Los gobiernos de México e Israel programaron hace meses una visita a Tel Aviv de funcionarios de la Fiscalía General de la República (FGR) —a partir del lunes 29— para proseguir negociaciones sobre la eventual extradición de Tomás Zerón, imputado en la trama del secuestro y desaparición de normalistas en Iguala, Guerrero, en 2014. Lo ocurrido en las últimas horas sobre el caso parece exhibir una precipitación que podría alejar para siempre el esclarecimiento real de los hechos.
“No es una pena, es la política”, dijo la tarde de este viernes un apacible Jesús Murillo Karam a agentes de la FGR que conduce Alejandro Gertz, que se dijeron avergonzados porque, sin observar los procedimientos legales debidos, protagonizaban la primera detención de un extitular de la Procuraduría General de la República en los 122 años de historia de esa institución.
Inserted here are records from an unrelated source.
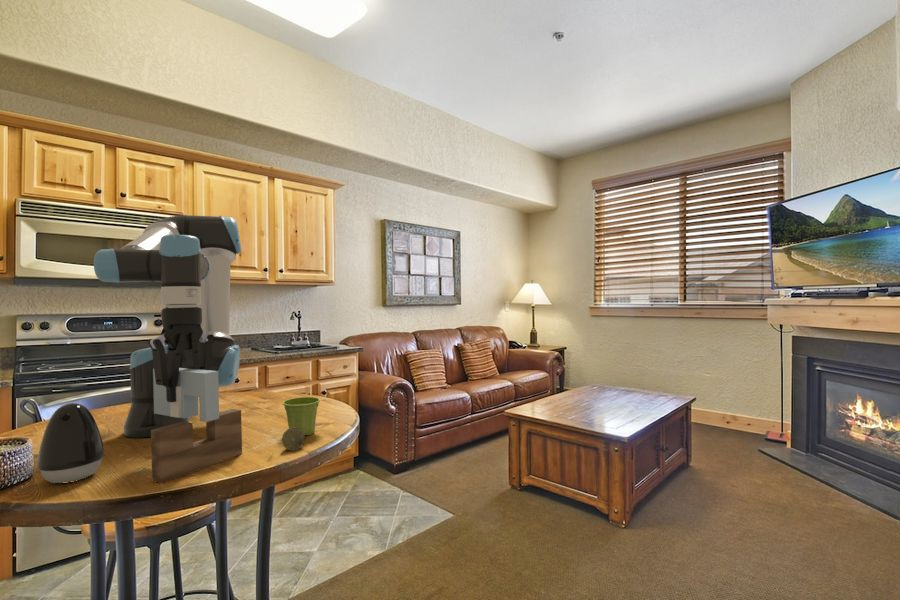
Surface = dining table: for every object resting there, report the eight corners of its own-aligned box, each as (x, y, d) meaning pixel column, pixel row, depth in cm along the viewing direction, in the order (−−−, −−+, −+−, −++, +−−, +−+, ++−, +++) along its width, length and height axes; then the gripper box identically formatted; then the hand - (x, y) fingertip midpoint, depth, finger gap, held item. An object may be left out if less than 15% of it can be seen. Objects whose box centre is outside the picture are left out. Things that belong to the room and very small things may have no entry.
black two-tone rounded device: (27, 494, 83) (25, 412, 83) (50, 474, 92) (48, 401, 92) (95, 483, 87) (93, 405, 87) (111, 466, 96) (109, 395, 96)
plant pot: (326, 428, 121) (325, 396, 121) (312, 439, 111) (311, 404, 111) (293, 428, 122) (292, 396, 122) (276, 439, 112) (275, 404, 112)
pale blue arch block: (154, 413, 99) (153, 368, 99) (167, 410, 102) (166, 366, 102) (205, 422, 91) (204, 373, 91) (219, 418, 94) (218, 371, 94)
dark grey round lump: (307, 446, 106) (306, 425, 106) (294, 453, 101) (293, 431, 101) (291, 445, 107) (290, 424, 107) (277, 451, 103) (277, 430, 103)
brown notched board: (152, 481, 87) (150, 430, 87) (233, 451, 103) (232, 408, 103) (161, 483, 86) (159, 431, 86) (242, 453, 102) (241, 410, 102)
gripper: (153, 307, 88) (156, 426, 88) (226, 305, 102) (229, 407, 102) (131, 308, 91) (134, 422, 91) (205, 306, 106) (208, 404, 106)
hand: (184, 414), depth 97 cm, fingers closed on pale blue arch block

Similar suerte corrieron los fiscales federales que presentaron a Murillo ante el juez Marco Antonio Fuentes Tapia, quien los recriminó por no acudir debidamente preparados.
Estas dos simples estampas bastarán a los abogados de Zerón de Lucio para alegar que el reclamo de extradición tiene un ánimo político, rumbo a las elecciones del Estado de México. Un proceso que, argumentarán, parece animar la utilización de la justicia en busca de doblegar a Enrique Peña Nieto, expresidente y exgobernador mexiquense; a Murillo Karam —uno de sus tutores en la política— y a Zerón, con quien Peña tuvo ligas por casi tres lustros antes de imponerlo, en 2013, como director de la Agencia de Investigaciones Criminales de la PGR.
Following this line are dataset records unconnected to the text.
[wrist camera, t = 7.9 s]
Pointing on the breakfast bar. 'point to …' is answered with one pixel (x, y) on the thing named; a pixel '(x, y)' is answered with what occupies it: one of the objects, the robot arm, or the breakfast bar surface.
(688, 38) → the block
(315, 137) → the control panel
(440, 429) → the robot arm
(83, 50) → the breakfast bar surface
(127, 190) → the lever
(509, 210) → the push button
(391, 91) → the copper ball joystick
Prisas y dudas se suman al inverosímil escenario de que existan evidencias de que Murillo haya torturado a sospechosos durante los cinco meses que tuvo el caso a su cargo. Para atribuirle obstrucción de la justicia se deberá demostrar que encubrió comportamientos ilegales. Todo ello arroja sombras sobre el informe final del subsecretario de Gobernación, Alejandro Encinas, que con matices importantes llega a la misma conclusión que la verdad histórica de Murillo: los estudiantes fueron secuestrados por el grupo criminal Guerreros Unidos, en Iguala, y luego asesinados.
El verdadero argumento disruptivo de la (nueva) verdad histórica de Encinas es el rol que habrían jugado militares asignados al controvertido 27 Batallón asentado en Iguala, un sector del Ejército imputado en diversas facetas históricas por la llamada Guerra Sucia librada por instancias del Estado mexicano contra disidentes políticos en el largo periodo comprendido entre los años 60 y 90. Arrojar luz al respecto y que todos reflexionemos sobre los riesgos del autoritarismo y la intolerancia es una tarea que se ha echado a espaldas Encinas, él mismo un exluchador social.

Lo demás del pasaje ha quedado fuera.